Codecademy Has Potential
If learning is your goal, the game-like interface and buffet of topics on Codecademy makes for fun and fast learning. The biggest drawback of this site are regular issues with bugs and glitches, and these are to be expected as new content is added and the site grows. I have encountered 4-5 bugs in a few weeks of use, so I’m on the fence about whether I will continue with the site.
Pros and Cons
Codecademy is Great
- Game-like features are addicting
- Humorous or silly projects
- Variety of exercises and topics
- Progression is graduatl, starts with basics
- Interactive learning > Lectures
Codecademy Drives Me Crazy
- Console/interpreter is buggy
- Too many puns and Monty Python jokes (maybe…)
- Quality and style of courses varies by author
- Progression of difficulty is bumpy at times
- UI needs some work
I do think that overall Codecademy is a great resource, and I’ve added it to my resource page. Read on for more details on the good and bad of this learning tool.
Finding the Fun
In every job that must be done, there is an element of fun. You find the fun, and – SNAP – the job’s a game!
Coding is already fun, and Codecademy takes that fun one step further by making the whole learning process feel very much like a game. I found myself “playing” through the exercises during my free time while a game I recently purchased sat untouched. And though I enjoyed the points and badges at first, these aren’t inherently motivating. I think the more powerful element is the range of choices offered to the player: there are hundreds of exercises covering 4 languages (if you count HTML), and the user sets their own pace. The inclusion of humor, although sometimes groan-inducing, made me smile. The Python courses by Eric Weinstein are especially impressive- I have never seen so many Monty Python references in one place.
Please Fix It
During the completion of about 10 courses, there were 5 instances where I had to stop because of bugs or issues in the web interface. In 4/5 cases, I knew that my code was correct but the console/interpeter did not ‘pass’ me on the exercise. The first three times this happened, I waited and returned to the exercise. Upon my return, the console/interpreter accepted as correct the same answer which was rejected initially. Most recently, waiting did not produce a different result, and I emailed the ‘help’ department.

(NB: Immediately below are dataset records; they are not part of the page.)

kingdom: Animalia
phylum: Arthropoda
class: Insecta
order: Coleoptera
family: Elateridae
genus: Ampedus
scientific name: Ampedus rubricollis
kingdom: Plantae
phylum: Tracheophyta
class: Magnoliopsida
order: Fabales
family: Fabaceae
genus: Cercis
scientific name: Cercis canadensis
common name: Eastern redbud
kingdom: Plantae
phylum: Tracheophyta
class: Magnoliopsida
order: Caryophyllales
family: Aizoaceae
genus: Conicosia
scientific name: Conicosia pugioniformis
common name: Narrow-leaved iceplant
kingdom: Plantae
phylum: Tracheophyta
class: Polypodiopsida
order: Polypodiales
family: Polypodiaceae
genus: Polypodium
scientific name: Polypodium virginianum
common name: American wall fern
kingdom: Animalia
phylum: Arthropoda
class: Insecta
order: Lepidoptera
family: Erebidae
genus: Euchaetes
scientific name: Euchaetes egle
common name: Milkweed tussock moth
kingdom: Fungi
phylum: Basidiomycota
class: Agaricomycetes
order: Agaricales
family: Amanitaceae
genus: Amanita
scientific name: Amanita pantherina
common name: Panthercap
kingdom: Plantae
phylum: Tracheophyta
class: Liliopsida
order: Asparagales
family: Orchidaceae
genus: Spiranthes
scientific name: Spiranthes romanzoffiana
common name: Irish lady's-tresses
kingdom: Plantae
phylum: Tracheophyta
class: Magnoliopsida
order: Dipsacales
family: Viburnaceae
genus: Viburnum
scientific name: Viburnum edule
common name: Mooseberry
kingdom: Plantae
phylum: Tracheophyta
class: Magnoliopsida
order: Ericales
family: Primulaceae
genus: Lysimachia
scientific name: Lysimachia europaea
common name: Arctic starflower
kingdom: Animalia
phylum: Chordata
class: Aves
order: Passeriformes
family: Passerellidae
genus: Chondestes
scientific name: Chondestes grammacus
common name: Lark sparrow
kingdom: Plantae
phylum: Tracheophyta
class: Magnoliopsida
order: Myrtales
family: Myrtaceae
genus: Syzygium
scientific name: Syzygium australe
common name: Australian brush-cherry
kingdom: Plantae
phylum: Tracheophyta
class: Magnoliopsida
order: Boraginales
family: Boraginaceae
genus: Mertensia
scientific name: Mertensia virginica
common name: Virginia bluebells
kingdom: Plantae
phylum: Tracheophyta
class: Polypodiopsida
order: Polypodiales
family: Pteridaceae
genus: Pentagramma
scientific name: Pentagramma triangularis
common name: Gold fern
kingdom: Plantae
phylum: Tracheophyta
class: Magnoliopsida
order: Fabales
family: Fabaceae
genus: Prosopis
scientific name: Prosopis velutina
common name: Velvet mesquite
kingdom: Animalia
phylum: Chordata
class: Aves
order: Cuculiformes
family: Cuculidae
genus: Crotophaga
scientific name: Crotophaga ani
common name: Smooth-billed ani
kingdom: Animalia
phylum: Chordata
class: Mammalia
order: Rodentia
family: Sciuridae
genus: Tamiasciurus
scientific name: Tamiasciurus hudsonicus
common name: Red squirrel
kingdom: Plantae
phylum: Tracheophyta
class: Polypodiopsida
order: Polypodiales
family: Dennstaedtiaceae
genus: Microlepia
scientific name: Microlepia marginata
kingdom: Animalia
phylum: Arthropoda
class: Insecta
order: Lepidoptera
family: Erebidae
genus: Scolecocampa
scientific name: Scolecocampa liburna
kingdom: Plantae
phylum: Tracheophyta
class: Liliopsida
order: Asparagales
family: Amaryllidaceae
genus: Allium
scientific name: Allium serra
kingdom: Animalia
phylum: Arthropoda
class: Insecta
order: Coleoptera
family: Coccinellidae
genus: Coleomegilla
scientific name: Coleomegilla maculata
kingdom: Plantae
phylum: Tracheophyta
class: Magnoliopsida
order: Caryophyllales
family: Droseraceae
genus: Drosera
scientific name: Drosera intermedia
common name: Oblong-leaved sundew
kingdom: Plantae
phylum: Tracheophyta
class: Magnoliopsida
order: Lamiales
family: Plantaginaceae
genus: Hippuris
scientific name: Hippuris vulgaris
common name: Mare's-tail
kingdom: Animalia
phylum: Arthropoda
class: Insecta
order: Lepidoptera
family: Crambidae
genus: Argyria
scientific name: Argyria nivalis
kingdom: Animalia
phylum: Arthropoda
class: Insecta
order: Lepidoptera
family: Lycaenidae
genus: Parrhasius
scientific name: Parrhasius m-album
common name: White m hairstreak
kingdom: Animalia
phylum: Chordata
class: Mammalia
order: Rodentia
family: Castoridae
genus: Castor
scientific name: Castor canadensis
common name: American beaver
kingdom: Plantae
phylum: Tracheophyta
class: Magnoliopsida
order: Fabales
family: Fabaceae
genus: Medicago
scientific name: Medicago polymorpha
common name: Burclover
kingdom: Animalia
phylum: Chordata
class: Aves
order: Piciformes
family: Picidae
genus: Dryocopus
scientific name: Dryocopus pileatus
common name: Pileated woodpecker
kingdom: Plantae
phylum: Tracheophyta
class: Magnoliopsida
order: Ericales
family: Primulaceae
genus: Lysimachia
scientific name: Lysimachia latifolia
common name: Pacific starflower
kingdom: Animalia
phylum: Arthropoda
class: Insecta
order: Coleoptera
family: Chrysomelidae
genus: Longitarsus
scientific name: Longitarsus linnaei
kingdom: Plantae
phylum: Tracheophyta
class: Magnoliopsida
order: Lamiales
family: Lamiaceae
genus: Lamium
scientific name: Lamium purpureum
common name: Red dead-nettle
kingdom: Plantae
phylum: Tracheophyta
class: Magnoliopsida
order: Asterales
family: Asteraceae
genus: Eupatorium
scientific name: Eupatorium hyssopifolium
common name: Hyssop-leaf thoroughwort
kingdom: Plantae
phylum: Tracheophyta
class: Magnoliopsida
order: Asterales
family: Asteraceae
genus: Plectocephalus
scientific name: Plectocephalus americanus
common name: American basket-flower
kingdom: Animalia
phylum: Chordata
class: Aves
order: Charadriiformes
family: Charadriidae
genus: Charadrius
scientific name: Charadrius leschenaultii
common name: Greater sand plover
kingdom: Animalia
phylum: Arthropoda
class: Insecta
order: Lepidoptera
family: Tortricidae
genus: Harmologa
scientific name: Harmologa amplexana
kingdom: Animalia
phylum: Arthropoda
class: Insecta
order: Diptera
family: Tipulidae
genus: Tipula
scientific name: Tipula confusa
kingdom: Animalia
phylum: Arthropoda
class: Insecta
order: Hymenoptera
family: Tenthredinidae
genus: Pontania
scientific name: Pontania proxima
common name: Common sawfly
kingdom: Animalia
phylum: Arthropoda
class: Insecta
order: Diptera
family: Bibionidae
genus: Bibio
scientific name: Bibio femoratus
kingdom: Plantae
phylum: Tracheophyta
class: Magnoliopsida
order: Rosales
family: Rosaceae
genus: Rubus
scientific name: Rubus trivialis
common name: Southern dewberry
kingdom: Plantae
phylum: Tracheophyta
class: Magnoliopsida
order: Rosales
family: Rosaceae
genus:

They responded quickly, and are looking into the issue.
It is worth note that I was using recent versions of both Chrome and Firefox web browsers, in hopes of avoiding browser-specific issues.
A Good Supplement
Because of the variation in authors, the courses in each “track” are not necessarily a finely-tuned progression. For this reason, it makes sense to combine Codecademy with independent study of coding and the language in question. If you have no exposure to code before jumping into Codecademy, be prepared to do some googling as you go along.
Codecademy succeeds in gamifying the process of learning to code, and as their interface becomes more stable it will be a truly useful and fun site. Check it out.